RECORD EXCERPTS:
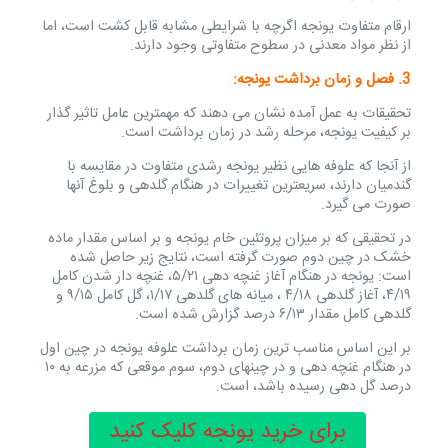
ارقام متفاوت یونجه اگرچه با شرایطی مشابه قابل کشت است، اما
از نظر مواد معدنی در سطوح متفاوتی وجود دارند.
3. فصل و زمان برداشت یونجه:
تحقیقات به عمل آمده نشان می دهند که مهمترین عامل تاثیر گذار
بر کیفیت یونجه، مرحله رشد در زمان برداشت است.
از آنجا که علوفه هایی نظیر یونجه رشدی متفاوت در مقایسه با
گندمیان دارند، سریعترین تغییرات در هنگام گلدهی و بلوغ آنها
صورت می گیرد.
در تحقیقی که بر میزان پروتئین خام یونجه و بر اساس مقدار ماده
خشک در چین دوم صورت گرفته است، نتایج زیر حاصل شده
است: یونجه در هنگام آغاز غنچه دهی ۵/۲۱، غنچه دار شدن کامل
۴/۱۹، آغاز گلدهی ۴/۱۸ ، میانه های گلدهی ۱/۱۷، گل کامل ۹/۱۵ و
گلدهی کامل مقدار ۶/۱۳ درصد گزارش شده است.
بر این اساس مناسب ترین زمان برداشت علوفه یونجه در چین اول
در هنگام غنچه دهی و در چینهای دوم، سوم موقعی که مزرعه به ۱۰
درصد گل دهی رسیده باشد، است.
برای خرید یونجه کلیک کنید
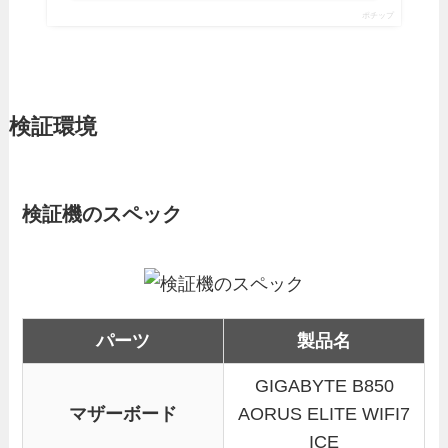
ポチップ
検証環境
検証機のスペック
パーツ
製品名
GIGABYTE B850
マザーボード
AORUS ELITE WIFI7
ICE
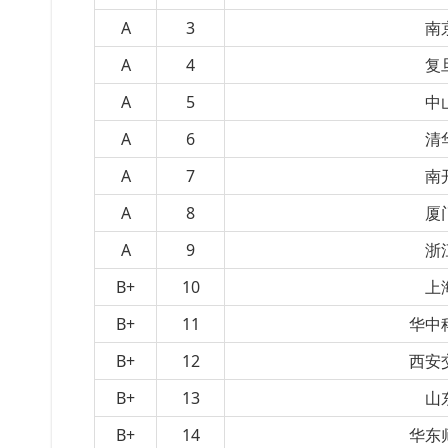
A
3
南
A
4
复
A
5
中
A
6
清
A
7
南
A
8
厦
A
9
浙
B+
10
上
B+
11
华中
B+
12
西安
B+
13
山
B+
14
华东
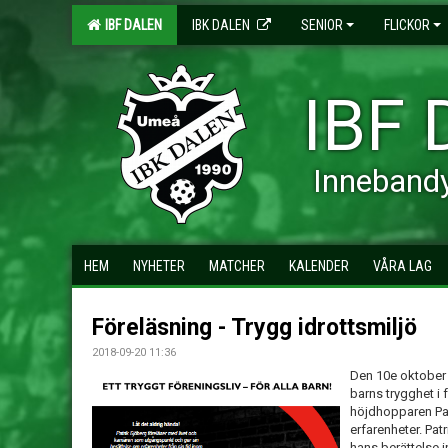
IBF DALEN
IBK DALEN
SENIOR
FLICKOR
IBF 
Inneband
HEM
NYHETER
MATCHER
KALENDER
VÅRA LAG
Föreläsning - Trygg idrottsmiljö
2018-09-20 11:36
Den 10e oktober 
barns trygghet i f
höjdhopparen Pat
erfarenheter. Pat
hans berättelse i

EXERCISE GOAL: Only a number is asked for here: the count of lines in the records that hold "مقدار".

ANSWER FOR THIS EXERCISE: 2